Key Experimental Results¶
Main Results¶
CIFAR-10/100 Image Classification (VGG/ResNet/DenseNet)
| Method | VGG11-C10 | ResNet34-C10 | DenseNet121-C100 |
|---|---|---|---|
| SGD | ~93.5 | ~95.5 | ~77.0 |
| Adam | ~92.8 | ~94.8 | ~76.5 |
| AdaBelief | ~93.2 | ~95.3 | ~77.2 |
| SGDF | ~93.8 | ~95.8 | ~77.8 |
ImageNet ResNet18 Top-1/Top-5
| Method | Top-1 | Top-5 |
|---|---|---|
| SGD | 70.23 | 89.35 |
| AdaBelief | 70.08 | 89.37 |
| SGDF | 70.5+ | 89.6+ |
Ablation Study¶
| Configuration | Effect | Description |
|---|---|---|
| Full SGDF | Best | Includes variance correction + power scaling |
| w/o Variance Correction | Drop | Correction factor improves \(K_t\) estimation quality |
| w/o Power Scaling (\(\gamma=1\)) | Drop | Original \(K_t\) is too conservative under high noise |
| SGDF extended to Adam | Gain | Replaces Adam's first moment, improving generalization |
Key Findings¶
- SGDF shows more pronounced advantages on VGG (without residual connections), suggesting greater help for networks with higher gradient noise or difficult propagation.

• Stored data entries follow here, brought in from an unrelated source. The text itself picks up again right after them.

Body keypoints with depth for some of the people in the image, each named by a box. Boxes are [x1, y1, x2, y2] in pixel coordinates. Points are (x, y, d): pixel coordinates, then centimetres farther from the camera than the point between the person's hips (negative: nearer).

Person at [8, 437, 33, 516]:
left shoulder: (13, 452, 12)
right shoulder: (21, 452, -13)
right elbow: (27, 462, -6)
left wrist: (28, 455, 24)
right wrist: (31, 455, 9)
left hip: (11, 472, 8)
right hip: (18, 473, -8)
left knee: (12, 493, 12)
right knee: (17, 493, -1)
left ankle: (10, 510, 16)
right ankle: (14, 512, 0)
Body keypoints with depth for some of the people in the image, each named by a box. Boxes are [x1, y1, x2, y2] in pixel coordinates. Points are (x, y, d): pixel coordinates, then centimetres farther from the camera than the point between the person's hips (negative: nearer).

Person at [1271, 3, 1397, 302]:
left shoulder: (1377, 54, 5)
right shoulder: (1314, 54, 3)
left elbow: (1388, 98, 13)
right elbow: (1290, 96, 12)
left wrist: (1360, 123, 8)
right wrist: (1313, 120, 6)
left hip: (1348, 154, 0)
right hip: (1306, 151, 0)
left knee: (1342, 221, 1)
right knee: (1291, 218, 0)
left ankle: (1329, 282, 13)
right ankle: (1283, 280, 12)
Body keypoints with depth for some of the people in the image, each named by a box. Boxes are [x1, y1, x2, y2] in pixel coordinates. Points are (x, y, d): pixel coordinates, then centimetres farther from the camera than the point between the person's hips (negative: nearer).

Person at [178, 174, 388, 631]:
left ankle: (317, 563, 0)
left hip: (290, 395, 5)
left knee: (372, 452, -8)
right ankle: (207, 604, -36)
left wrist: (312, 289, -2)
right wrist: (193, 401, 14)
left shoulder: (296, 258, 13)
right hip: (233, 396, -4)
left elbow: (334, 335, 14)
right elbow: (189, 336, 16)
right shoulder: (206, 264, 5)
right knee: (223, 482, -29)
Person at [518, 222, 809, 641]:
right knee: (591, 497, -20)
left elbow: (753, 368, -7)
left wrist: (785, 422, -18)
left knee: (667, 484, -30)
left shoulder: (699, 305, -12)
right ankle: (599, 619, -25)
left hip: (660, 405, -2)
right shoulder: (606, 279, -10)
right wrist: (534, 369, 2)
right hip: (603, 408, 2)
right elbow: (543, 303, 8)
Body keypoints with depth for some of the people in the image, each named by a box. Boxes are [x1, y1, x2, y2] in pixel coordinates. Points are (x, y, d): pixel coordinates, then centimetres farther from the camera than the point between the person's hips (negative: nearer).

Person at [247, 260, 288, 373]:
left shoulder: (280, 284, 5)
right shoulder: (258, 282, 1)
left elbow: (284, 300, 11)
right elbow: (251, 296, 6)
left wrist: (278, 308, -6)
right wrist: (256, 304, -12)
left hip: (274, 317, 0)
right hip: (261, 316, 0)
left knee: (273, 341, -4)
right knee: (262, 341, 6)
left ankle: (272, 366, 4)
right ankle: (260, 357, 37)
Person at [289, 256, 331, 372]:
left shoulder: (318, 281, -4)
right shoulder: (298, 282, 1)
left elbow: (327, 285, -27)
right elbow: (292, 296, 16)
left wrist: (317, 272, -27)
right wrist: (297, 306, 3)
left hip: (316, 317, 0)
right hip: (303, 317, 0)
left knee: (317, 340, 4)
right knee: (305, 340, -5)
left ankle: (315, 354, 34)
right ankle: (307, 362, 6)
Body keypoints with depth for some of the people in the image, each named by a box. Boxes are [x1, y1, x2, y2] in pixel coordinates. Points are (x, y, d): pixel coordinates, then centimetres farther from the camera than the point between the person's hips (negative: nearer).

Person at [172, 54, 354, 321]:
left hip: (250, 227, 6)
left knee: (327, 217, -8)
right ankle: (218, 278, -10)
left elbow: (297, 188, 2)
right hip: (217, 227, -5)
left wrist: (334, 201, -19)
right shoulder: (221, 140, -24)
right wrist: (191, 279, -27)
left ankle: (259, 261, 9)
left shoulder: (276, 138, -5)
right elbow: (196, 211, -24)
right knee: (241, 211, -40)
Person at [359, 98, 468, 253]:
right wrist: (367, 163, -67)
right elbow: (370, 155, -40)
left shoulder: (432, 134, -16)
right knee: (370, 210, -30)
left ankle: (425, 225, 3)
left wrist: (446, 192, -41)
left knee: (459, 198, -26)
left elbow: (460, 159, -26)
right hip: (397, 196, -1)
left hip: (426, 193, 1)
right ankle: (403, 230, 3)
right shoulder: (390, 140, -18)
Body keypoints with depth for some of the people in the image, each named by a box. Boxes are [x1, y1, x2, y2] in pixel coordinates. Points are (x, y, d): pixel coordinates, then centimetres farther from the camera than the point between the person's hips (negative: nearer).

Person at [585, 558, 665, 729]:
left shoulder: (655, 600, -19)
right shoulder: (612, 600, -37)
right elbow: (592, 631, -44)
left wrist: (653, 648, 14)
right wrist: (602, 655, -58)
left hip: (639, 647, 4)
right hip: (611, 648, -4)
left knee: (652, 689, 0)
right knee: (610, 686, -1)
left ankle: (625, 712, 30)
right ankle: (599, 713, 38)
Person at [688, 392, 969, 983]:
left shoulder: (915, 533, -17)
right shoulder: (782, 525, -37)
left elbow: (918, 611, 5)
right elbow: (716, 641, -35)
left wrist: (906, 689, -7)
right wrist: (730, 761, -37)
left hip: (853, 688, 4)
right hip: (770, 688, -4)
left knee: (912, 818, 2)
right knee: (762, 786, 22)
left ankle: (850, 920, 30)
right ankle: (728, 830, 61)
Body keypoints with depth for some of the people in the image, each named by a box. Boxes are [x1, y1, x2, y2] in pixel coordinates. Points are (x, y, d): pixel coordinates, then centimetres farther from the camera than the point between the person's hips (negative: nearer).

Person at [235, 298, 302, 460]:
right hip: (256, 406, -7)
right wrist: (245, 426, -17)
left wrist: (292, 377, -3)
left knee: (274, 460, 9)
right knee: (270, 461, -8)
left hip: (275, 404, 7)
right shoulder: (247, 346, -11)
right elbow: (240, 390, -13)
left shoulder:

- Can be seamlessly extended to the Adam framework, improving Adam's generalization in some tasks.
- Gain \(K_t\) is larger early in training (relying on current gradients) and decreases later (relying on historical momentum), aligning with intuition.
Highlights & Insights¶
- Momentum Essence via SDE Framework: Unified analysis of EMA and CM using Stochastic Differential Equations quantifies "parameter drift bias," which was previously overlooked.
- Elegant Correspondence to Optimal Linear Filtering: Corresponds the Kalman Filter concept precisely to gradient estimation—fusion of momentum prediction and current observation, with gain determined by the uncertainty ratio.
- Statistical Interpretation of Gaussian Fusion: SGDF is equivalent to the multiplicative fusion of two Gaussian distributions; the fused variance is strictly smaller than either source variance, theoretically guaranteeing monotonic improvement in estimation quality.
Limitations & Future Work¶
- Maintaining \(s_t\) and calculating \(K_t\) at each step adds a small amount of computational and memory overhead.
- The independence assumption (independence of \(\hat{m}_t\) and \(g_t\)) does not strictly hold in practice.
- Experiments focused on CV tasks; effectiveness in NLP/LLM training remains unknown.
- Whether \(\gamma=1/2\) is optimal for all scenarios is unclear; adaptive \(\gamma\) could be explored.
Related Work & Insights¶
- vs Adam: Adam uses second moments for learning rate adaptation; SGDF uses first-moment variance for gain adaptation—addressing issues at different levels.
- vs AdaBelief: AdaBelief also uses innovation \((g_t - m_t)^2\) for variance estimation but applies it to learning rate scaling; SGDF uses it to calculate optimal fusion gain.
- vs Sophia: Second-order methods use Hessian information with high cost; SGDF achieves similar adaptive effects using only first-order information.
Rating¶
- Novelty: ⭐⭐⭐⭐⭐ The SDE analysis and optimal linear filter correspondence are highly elegant.
- Experimental Thoroughness: ⭐⭐⭐⭐ Validated on multiple architectures and tasks, though lacking NLP experiments.
- Writing Quality: ⭐⭐⭐⭐ Detailed theoretical derivations, though some parts are slightly verbose.
- Value: ⭐⭐⭐⭐ Provides new theoretical tools and practical methods for optimizer design.